Center for Molecular Bioinformatics, Department of Biology, University of Rome Tor Vergata, Via della Ricerca Scientifica, Rome, Italy.
BMC Bioinformatics. 2009 Oct 24;10:351. doi: 10.1186/1471-2105-10-351.
Many proteins are highly modular, being assembled from globular domains and segments of natively disordered polypeptides. Linear motifs, short sequence modules functioning independently of protein tertiary structure, are most abundant in natively disordered polypeptides but are also found in accessible parts of globular domains, such as exposed loops. The prediction of novel occurrences of known linear motifs attempts the difficult task of distinguishing functional matches from stochastically occurring non-functional matches. Although functionality can only be confirmed experimentally, confidence in a putative motif is increased if a motif exhibits attributes associated with functional instances such as occurrence in the correct taxonomic range, cellular compartment, conservation in homologues and accessibility to interacting partners. Several tools now use these attributes to classify putative motifs based on confidence of functionality.
Current methods assessing motif accessibility do not consider much of the information available, either predicting accessibility from primary sequence or regarding any motif occurring in a globular region as low confidence. We present a method considering accessibility and secondary structural context derived from experimentally solved protein structures to rectify this situation. Putatively functional motif occurrences are mapped onto a representative domain, given that a high quality reference SCOP domain structure is available for the protein itself or a close relative. Candidate motifs can then be scored for solvent-accessibility and secondary structure context. The scores are calibrated on a benchmark set of experimentally verified motif instances compared with a set of random matches. A combined score yields 3-fold enrichment for functional motifs assigned to high confidence classifications and 2.5-fold enrichment for random motifs assigned to low confidence classifications. The structure filter is implemented as a pipeline with both a graphical interface via the ELM resource http://elm.eu.org/ and through a Web Service protocol.
New occurrences of known linear motifs require experimental validation as the bioinformatics tools currently have limited reliability. The ELM structure filter will aid users assessing candidate motifs presenting in globular structural regions. Most importantly, it will help users to decide whether to expend their valuable time and resources on experimental testing of interesting motif candidates.

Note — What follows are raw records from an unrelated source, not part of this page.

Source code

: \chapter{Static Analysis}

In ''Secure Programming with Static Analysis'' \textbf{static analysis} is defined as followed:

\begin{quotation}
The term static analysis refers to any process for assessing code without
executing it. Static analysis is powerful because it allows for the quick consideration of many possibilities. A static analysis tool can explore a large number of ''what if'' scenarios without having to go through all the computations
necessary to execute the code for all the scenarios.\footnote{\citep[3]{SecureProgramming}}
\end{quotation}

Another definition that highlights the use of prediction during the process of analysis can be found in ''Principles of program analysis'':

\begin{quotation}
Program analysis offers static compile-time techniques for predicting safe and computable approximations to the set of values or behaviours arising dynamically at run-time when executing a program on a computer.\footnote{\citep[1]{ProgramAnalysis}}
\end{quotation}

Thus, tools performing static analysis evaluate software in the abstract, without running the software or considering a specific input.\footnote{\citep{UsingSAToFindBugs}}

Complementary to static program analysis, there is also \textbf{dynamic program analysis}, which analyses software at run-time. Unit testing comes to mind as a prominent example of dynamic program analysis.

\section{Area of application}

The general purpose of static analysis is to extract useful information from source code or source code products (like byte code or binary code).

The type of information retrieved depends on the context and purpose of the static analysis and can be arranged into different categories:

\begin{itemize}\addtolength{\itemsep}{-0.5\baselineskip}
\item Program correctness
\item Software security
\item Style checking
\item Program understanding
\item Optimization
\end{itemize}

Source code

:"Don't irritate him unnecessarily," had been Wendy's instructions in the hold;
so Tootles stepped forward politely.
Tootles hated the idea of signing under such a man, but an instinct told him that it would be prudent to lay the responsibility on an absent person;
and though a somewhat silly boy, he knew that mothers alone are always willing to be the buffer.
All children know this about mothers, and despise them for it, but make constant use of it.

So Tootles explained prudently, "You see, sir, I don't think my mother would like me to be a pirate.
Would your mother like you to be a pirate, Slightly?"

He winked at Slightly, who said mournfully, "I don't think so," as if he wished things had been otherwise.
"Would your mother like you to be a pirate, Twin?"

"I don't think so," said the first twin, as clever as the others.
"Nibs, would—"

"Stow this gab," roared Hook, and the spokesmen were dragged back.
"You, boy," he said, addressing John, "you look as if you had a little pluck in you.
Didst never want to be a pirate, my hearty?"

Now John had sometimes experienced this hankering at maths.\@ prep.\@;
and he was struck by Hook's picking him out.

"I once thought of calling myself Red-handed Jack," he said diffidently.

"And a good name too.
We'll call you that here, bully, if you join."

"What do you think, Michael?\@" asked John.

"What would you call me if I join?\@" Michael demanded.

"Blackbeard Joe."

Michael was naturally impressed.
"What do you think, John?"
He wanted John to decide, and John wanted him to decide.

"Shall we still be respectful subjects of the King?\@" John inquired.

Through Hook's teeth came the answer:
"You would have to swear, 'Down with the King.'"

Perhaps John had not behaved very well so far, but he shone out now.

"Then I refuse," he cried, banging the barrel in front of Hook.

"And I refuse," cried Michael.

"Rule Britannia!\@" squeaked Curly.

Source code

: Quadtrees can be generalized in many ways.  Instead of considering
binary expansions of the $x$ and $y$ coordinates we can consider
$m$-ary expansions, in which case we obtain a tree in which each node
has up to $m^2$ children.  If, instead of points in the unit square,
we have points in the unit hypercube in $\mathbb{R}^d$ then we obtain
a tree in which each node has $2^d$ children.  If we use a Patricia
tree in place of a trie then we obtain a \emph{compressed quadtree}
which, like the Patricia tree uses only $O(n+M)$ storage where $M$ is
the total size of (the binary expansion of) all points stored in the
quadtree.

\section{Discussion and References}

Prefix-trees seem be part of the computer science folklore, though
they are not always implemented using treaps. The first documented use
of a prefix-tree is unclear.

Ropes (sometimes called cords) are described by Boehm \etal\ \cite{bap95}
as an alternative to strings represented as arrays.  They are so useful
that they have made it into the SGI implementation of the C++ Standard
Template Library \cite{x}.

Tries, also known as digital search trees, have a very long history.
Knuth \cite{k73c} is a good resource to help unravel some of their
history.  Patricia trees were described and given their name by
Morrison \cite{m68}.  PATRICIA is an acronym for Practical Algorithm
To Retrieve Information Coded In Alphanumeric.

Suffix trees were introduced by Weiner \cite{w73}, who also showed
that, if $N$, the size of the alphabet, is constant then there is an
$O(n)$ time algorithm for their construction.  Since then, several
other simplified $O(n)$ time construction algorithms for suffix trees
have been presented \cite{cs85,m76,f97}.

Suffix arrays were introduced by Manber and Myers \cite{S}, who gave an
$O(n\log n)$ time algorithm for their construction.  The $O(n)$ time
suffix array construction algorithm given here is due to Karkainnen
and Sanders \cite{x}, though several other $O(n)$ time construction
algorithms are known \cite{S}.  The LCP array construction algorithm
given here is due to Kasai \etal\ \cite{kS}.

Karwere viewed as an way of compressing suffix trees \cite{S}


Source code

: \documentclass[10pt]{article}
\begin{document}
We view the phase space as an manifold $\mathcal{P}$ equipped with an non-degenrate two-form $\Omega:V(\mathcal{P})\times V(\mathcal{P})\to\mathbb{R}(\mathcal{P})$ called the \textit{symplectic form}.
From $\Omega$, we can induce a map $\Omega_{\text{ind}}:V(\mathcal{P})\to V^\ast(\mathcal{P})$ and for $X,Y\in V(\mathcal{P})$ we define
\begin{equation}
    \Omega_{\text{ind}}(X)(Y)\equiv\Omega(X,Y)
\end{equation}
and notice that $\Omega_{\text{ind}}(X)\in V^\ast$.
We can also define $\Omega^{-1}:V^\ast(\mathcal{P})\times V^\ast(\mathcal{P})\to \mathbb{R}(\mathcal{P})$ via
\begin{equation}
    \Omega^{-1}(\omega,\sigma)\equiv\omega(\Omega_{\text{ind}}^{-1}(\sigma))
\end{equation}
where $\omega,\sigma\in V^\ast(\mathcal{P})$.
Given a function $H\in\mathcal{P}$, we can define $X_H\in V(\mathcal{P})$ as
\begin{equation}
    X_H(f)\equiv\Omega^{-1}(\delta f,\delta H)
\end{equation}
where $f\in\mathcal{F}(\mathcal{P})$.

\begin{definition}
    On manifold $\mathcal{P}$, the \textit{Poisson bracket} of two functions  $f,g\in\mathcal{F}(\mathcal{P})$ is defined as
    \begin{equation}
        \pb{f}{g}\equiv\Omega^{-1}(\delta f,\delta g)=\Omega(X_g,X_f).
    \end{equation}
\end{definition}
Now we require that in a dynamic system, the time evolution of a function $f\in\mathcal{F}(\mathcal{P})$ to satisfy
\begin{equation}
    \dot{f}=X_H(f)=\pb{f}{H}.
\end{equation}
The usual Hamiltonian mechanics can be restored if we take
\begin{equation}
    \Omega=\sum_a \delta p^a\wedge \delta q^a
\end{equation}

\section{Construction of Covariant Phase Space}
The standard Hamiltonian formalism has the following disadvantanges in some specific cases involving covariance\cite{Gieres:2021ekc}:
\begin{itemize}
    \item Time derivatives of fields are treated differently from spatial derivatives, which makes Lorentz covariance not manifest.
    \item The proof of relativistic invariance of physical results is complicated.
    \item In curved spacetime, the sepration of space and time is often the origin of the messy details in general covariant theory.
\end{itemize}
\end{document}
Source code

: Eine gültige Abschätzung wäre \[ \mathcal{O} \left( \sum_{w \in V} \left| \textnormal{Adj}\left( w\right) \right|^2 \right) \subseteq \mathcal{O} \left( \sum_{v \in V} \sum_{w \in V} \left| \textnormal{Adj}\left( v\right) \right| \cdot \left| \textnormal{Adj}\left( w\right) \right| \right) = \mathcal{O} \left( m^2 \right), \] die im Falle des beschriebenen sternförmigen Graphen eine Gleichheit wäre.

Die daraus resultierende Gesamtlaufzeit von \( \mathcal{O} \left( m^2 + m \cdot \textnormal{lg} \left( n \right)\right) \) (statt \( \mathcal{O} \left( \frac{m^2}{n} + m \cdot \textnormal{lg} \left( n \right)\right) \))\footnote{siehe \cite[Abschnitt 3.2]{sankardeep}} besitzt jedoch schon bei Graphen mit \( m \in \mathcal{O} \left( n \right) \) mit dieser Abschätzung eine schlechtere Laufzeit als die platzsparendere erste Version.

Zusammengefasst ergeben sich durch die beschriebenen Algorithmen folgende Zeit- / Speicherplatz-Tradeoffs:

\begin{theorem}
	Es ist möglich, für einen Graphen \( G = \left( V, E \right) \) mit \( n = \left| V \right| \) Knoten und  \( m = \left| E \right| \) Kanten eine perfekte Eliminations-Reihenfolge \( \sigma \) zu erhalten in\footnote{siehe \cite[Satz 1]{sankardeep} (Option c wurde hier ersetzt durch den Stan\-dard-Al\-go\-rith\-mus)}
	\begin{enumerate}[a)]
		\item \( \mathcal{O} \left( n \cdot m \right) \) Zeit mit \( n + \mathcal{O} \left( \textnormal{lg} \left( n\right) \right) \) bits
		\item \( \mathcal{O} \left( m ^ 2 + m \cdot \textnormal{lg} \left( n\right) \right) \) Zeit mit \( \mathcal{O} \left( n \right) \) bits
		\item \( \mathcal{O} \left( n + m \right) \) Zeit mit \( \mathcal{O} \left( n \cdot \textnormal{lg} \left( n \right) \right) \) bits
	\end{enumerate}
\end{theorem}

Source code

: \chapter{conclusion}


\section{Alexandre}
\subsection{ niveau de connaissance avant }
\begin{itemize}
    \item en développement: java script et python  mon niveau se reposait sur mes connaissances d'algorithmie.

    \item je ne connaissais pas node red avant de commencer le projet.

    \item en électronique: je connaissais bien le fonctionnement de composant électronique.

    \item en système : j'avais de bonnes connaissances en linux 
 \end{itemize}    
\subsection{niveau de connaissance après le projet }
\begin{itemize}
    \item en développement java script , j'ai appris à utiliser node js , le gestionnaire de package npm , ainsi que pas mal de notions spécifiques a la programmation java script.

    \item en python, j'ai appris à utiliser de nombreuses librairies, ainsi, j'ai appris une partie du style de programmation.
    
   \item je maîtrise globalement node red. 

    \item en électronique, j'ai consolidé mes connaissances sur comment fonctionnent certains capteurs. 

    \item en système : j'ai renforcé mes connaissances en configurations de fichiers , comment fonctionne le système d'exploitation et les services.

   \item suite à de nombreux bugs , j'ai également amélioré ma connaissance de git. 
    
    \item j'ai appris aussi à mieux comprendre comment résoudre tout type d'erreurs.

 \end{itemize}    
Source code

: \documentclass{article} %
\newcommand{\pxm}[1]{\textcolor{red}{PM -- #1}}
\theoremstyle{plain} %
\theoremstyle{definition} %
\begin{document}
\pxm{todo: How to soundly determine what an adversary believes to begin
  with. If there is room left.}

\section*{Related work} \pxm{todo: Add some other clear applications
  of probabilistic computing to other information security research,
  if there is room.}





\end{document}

许多蛋白质具有高度的模块性,由球状结构域和天然无规多肽的片段组装而成。线性基序是独立于蛋白质三级结构发挥功能的短序列模块,在天然无规多肽中最为丰富,但也存在于球状结构域的可及部分,如暴露的环。预测已知线性基序的新出现需要区分功能匹配和随机出现的非功能匹配,这是一项艰巨的任务。虽然功能只能通过实验来证实,但如果一个基序具有与功能实例相关的属性,如在正确的分类范围、细胞区室、同源物中的保守性和与相互作用伙伴的可及性,那么对该基序的可信度就会增加。目前有几种工具使用这些属性根据功能的可信度对假定基序进行分类。
当前评估基序可及性的方法并未充分利用现有信息,要么根据原始序列预测可及性,要么认为任何出现在球状区域的基序可信度都较低。我们提出了一种方法,该方法考虑了来自实验确定的蛋白质结构的可及性和二级结构上下文,以纠正这种情况。在给定蛋白质本身或近亲有高质量参考 SCOP 结构域的情况下,将假定的功能基序出现映射到代表结构域上。然后可以为候选基序的溶剂可及性和二级结构上下文打分。根据实验验证的基序实例与随机匹配集的比较,对得分进行校准。综合得分可使分配给高可信度分类的功能基序富集 3 倍,分配给低可信度分类的随机基序富集 2.5 倍。结构过滤器作为一个管道实现,通过 ELM 资源 http://elm.eu.org/的图形界面和 Web 服务协议实现。
新出现的已知线性基序需要进行实验验证,因为生物信息学工具目前的可靠性有限。ELM 结构过滤器将帮助用户评估在球状结构区域出现的候选基序。最重要的是,它将帮助用户决定是否花费宝贵的时间和资源来对有趣的基序候选进行实验测试。